Nothing in the listing below should change; retype it as is.
Exercise input below:
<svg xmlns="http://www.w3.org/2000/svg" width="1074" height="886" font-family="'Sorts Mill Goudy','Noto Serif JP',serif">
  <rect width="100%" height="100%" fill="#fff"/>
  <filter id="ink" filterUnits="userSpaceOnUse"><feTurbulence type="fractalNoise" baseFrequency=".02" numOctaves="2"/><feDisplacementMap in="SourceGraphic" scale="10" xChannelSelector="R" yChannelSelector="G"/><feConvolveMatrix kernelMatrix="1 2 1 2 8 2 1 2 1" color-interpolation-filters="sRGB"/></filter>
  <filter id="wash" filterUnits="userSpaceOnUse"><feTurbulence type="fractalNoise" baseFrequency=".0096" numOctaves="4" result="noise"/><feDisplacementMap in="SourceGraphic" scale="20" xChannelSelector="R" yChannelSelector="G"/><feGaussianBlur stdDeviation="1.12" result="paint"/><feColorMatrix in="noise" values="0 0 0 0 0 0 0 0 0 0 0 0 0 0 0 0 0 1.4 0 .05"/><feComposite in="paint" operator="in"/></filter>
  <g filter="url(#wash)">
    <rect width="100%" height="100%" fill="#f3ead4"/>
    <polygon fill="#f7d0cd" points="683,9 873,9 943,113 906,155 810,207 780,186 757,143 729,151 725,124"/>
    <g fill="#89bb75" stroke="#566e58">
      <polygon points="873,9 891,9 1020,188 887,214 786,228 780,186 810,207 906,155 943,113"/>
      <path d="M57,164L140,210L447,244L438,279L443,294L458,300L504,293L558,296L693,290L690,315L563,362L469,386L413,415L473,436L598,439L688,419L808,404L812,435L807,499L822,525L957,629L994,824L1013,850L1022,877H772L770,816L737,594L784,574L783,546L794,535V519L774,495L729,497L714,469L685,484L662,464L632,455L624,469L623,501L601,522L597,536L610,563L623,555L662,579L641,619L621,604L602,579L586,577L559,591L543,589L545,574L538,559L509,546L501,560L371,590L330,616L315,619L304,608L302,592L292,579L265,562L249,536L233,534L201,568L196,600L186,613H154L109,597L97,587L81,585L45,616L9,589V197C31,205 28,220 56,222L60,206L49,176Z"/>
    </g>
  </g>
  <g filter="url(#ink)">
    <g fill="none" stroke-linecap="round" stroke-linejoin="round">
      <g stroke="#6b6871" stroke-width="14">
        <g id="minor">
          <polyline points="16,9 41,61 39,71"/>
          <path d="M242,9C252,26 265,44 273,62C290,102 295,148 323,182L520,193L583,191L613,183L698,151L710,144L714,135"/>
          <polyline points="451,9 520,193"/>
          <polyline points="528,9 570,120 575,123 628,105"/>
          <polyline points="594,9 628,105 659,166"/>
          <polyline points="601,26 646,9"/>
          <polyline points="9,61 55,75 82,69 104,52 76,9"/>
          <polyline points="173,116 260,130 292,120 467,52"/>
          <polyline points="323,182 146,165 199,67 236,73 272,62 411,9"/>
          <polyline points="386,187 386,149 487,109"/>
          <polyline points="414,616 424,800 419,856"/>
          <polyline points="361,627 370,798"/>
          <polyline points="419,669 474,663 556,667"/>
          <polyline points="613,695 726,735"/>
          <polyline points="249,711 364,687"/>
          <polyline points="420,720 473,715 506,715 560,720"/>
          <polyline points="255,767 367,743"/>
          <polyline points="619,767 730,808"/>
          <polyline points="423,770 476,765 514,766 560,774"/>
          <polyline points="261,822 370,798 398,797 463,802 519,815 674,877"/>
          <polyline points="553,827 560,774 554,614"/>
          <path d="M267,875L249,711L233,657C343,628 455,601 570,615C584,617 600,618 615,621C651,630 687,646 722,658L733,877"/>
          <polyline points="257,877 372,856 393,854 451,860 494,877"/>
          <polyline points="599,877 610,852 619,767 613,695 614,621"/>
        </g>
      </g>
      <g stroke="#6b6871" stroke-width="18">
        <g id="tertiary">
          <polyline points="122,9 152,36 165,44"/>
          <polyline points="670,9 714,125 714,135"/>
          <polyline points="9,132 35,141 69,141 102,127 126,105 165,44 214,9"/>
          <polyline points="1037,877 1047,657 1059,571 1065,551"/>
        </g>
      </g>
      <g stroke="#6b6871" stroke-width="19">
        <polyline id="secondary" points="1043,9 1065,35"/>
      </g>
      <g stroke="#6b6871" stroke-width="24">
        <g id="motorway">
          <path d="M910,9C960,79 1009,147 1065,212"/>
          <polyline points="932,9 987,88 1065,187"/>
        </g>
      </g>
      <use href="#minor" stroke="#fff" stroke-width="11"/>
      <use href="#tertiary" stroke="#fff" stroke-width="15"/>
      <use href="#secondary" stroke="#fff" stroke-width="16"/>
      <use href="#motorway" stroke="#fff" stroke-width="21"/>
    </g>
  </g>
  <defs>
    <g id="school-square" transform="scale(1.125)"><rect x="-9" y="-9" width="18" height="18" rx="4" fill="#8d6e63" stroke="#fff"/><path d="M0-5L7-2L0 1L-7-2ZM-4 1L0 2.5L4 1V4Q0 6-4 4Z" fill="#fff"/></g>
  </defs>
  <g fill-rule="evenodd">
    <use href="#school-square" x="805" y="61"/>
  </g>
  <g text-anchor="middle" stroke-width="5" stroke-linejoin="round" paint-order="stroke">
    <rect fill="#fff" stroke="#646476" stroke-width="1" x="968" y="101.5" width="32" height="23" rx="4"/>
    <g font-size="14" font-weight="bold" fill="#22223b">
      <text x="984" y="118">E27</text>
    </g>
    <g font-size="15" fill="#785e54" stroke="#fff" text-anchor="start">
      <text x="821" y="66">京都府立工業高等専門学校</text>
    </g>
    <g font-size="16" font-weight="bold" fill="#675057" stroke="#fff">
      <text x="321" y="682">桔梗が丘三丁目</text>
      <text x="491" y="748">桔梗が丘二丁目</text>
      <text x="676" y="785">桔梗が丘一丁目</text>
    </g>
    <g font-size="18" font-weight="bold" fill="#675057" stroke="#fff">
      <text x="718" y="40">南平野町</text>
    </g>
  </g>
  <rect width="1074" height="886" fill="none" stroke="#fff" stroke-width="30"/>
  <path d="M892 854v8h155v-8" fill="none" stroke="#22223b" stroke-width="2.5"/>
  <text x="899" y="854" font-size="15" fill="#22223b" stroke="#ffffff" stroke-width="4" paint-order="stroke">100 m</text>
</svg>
End of Exercise input.
## Problem solution
<svg xmlns="http://www.w3.org/2000/svg" width="1074" height="886" font-family="'Sorts Mill Goudy','Noto Serif JP',serif">
  <rect width="100%" height="100%" fill="#fff"/>
  <filter id="ink" filterUnits="userSpaceOnUse"><feTurbulence type="fractalNoise" baseFrequency=".02" numOctaves="2"/><feDisplacementMap in="SourceGraphic" scale="10" xChannelSelector="R" yChannelSelector="G"/><feConvolveMatrix kernelMatrix="1 2 1 2 8 2 1 2 1" color-interpolation-filters="sRGB"/></filter>
  <filter id="wash" filterUnits="userSpaceOnUse"><feTurbulence type="fractalNoise" baseFrequency=".0096" numOctaves="4" result="noise"/><feDisplacementMap in="SourceGraphic" scale="20" xChannelSelector="R" yChannelSelector="G"/><feGaussianBlur stdDeviation="1.12" result="paint"/><feColorMatrix in="noise" values="0 0 0 0 0 0 0 0 0 0 0 0 0 0 0 0 0 1.4 0 .05"/><feComposite in="paint" operator="in"/></filter>
  <g filter="url(#wash)">
    <rect width="100%" height="100%" fill="#f3ead4"/>
    <polygon fill="#f7d0cd" points="683,9 873,9 943,113 906,155 810,207 780,186 757,143 729,151 725,124"/>
    <g fill="#89bb75" stroke="#566e58">
      <polygon points="873,9 891,9 1020,188 887,214 786,228 780,186 810,207 906,155 943,113"/>
      <path d="M57,164L140,210L447,244L438,279L443,294L458,300L504,293L558,296L693,290L690,315L563,362L469,386L413,415L473,436L598,439L688,419L808,404L812,435L807,499L822,525L957,629L994,824L1013,850L1022,877H772L770,816L737,594L784,574L783,546L794,535V519L774,495L729,497L714,469L685,484L662,464L632,455L624,469L623,501L601,522L597,536L610,563L623,555L662,579L641,619L621,604L602,579L586,577L559,591L543,589L545,574L538,559L509,546L501,560L371,590L330,616L315,619L304,608L302,592L292,579L265,562L249,536L233,534L201,568L196,600L186,613H154L109,597L97,587L81,585L45,616L9,589V197C31,205 28,220 56,222L60,206L49,176Z"/>
    </g>
  </g>
  <g filter="url(#ink)">
    <g fill="none" stroke-linecap="round" stroke-linejoin="round">
      <g stroke="#6b6871" stroke-width="14">
        <g id="minor">
          <polyline points="16,9 41,61 39,71"/>
          <path d="M242,9C252,26 265,44 273,62C290,102 295,148 323,182L520,193L583,191L613,183L698,151L710,144L714,135"/>
          <polyline points="451,9 520,193"/>
          <polyline points="528,9 570,120 575,123 628,105"/>
          <polyline points="594,9 628,105 659,166"/>
          <polyline points="601,26 646,9"/>
          <polyline points="9,61 55,75 82,69 104,52 76,9"/>
          <polyline points="173,116 260,130 292,120 467,52"/>
          <polyline points="323,182 146,165 199,67 236,73 272,62 411,9"/>
          <polyline points="386,187 386,149 487,109"/>
          <polyline points="414,616 424,800 419,856"/>
          <polyline points="361,627 370,798"/>
          <polyline points="419,669 474,663 556,667"/>
          <polyline points="613,695 726,735"/>
          <polyline points="249,711 364,687"/>
          <polyline points="420,720 473,715 506,715 560,720"/>
          <polyline points="255,767 367,743"/>
          <polyline points="619,767 730,808"/>
          <polyline points="423,770 476,765 514,766 560,774"/>
          <polyline points="261,822 370,798 398,797 463,802 519,815 674,877"/>
          <polyline points="553,827 560,774 554,614"/>
          <path d="M267,875L249,711L233,657C343,628 455,601 570,615C584,617 600,618 615,621C651,630 687,646 722,658L733,877"/>
          <polyline points="257,877 372,856 393,854 451,860 494,877"/>
          <polyline points="599,877 610,852 619,767 613,695 614,621"/>
        </g>
      </g>
      <g stroke="#6b6871" stroke-width="18">
        <g id="tertiary">
          <polyline points="122,9 152,36 165,44"/>
          <polyline points="670,9 714,125 714,135"/>
          <polyline points="9,132 35,141 69,141 102,127 126,105 165,44 214,9"/>
          <polyline points="1037,877 1047,657 1059,571 1065,551"/>
        </g>
      </g>
      <g stroke="#6b6871" stroke-width="19">
        <polyline id="secondary" points="1043,9 1065,35"/>
      </g>
      <g stroke="#6b6871" stroke-width="24">
        <g id="motorway">
          <path d="M910,9C960,79 1009,147 1065,212"/>
          <polyline points="932,9 987,88 1065,187"/>
        </g>
      </g>
      <use href="#minor" stroke="#fff" stroke-width="11"/>
      <use href="#tertiary" stroke="#fff" stroke-width="15"/>
      <use href="#secondary" stroke="#fff" stroke-width="16"/>
      <use href="#motorway" stroke="#fff" stroke-width="21"/>
    </g>
  </g>
  <defs>
    <g id="school-square" transform="scale(1.125)"><rect x="-9" y="-9" width="18" height="18" rx="4" fill="#8d6e63" stroke="#fff"/><path d="M0-5L7-2L0 1L-7-2ZM-4 1L0 2.5L4 1V4Q0 6-4 4Z" fill="#fff"/></g>
  </defs>
  <g fill-rule="evenodd">
    <use href="#school-square" x="805" y="61"/>
  </g>
  <g text-anchor="middle" stroke-width="5" stroke-linejoin="round" paint-order="stroke">
    <rect fill="#fff" stroke="#646476" stroke-width="1" x="968" y="101.5" width="32" height="23" rx="4"/>
    <g font-size="14" font-weight="bold" fill="#22223b">
      <text x="984" y="118">E27</text>
    </g>
    <g font-size="15" fill="#785e54" stroke="#fff" text-anchor="start">
      <text x="821" y="66">京都府立工業高等専門学校</text>
    </g>
    <g font-size="16" font-weight="bold" fill="#675057" stroke="#fff">
      <text x="321" y="682">桔梗が丘三丁目</text>
      <text x="491" y="748">桔梗が丘二丁目</text>
      <text x="676" y="785">桔梗が丘一丁目</text>
    </g>
    <g font-size="18" font-weight="bold" fill="#675057" stroke="#fff">
      <text x="718" y="40">南平野町</text>
    </g>
  </g>
  <rect width="1074" height="886" fill="none" stroke="#fff" stroke-width="30"/>
  <path d="M892 854v8h155v-8" fill="none" stroke="#22223b" stroke-width="2.5"/>
  <text x="899" y="854" font-size="15" fill="#22223b" stroke="#ffffff" stroke-width="4" paint-order="stroke">100 m</text>
</svg>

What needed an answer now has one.